'''

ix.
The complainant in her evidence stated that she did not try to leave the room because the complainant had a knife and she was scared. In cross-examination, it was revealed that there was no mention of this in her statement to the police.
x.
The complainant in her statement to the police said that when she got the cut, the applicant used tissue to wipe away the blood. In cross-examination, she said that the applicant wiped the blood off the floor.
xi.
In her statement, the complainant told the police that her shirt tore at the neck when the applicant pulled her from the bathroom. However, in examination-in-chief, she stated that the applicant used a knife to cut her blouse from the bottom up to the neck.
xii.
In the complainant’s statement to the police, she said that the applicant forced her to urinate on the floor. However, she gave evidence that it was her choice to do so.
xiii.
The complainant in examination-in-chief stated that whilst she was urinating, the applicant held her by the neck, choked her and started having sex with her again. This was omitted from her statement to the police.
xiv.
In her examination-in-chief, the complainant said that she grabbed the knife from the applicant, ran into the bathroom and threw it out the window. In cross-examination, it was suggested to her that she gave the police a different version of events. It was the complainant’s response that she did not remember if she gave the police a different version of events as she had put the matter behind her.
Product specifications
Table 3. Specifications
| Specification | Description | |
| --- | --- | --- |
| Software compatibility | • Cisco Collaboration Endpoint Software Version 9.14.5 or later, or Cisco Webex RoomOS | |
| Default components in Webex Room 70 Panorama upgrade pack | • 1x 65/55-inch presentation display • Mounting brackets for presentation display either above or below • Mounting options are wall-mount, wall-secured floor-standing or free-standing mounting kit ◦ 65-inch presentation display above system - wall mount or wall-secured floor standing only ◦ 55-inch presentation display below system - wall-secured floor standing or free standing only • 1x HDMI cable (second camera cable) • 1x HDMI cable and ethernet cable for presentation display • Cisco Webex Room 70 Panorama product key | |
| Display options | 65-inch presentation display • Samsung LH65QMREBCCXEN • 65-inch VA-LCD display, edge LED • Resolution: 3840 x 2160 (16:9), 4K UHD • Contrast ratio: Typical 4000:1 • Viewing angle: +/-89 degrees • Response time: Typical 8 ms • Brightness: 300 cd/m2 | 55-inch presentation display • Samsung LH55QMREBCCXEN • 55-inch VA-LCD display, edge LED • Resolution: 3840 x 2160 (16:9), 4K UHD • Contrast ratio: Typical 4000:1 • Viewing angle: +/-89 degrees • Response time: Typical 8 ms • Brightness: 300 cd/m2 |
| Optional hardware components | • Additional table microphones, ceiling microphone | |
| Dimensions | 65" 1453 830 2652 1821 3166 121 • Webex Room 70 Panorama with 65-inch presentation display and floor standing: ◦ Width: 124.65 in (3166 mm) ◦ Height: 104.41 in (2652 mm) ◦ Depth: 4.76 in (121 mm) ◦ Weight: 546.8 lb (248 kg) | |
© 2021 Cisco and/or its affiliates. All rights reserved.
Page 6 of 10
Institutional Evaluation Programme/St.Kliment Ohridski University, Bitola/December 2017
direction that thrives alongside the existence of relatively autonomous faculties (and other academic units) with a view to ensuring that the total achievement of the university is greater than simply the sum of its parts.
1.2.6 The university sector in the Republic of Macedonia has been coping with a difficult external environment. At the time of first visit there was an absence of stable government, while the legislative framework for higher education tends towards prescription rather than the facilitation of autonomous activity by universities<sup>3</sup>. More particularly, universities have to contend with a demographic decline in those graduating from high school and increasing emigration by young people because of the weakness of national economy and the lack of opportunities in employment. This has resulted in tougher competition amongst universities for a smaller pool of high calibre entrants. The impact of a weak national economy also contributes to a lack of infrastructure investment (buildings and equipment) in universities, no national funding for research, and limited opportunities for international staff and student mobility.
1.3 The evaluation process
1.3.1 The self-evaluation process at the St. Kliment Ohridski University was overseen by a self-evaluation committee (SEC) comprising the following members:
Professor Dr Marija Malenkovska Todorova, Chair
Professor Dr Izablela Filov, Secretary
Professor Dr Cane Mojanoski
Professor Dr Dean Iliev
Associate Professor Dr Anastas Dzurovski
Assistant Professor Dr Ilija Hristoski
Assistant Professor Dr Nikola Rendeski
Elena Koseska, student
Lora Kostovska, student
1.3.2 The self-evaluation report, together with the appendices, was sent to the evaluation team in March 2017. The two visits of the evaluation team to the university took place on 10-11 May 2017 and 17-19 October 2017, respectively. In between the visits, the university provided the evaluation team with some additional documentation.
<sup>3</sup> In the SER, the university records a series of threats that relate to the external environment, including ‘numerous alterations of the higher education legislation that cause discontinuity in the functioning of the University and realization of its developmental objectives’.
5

'''

What this task involves:
All lines in the data that contain the word "neck" should be copied.

Result for this task:
In her statement, the complainant told the police that her shirt tore at the neck when the applicant pulled her from the bathroom. However, in examination-in-chief, she stated that the applicant used a knife to cut her blouse from the bottom up to the neck.
The complainant in examination-in-chief stated that whilst she was urinating, the applicant held her by the neck, choked her and started having sex with her again. This was omitted from her statement to the police.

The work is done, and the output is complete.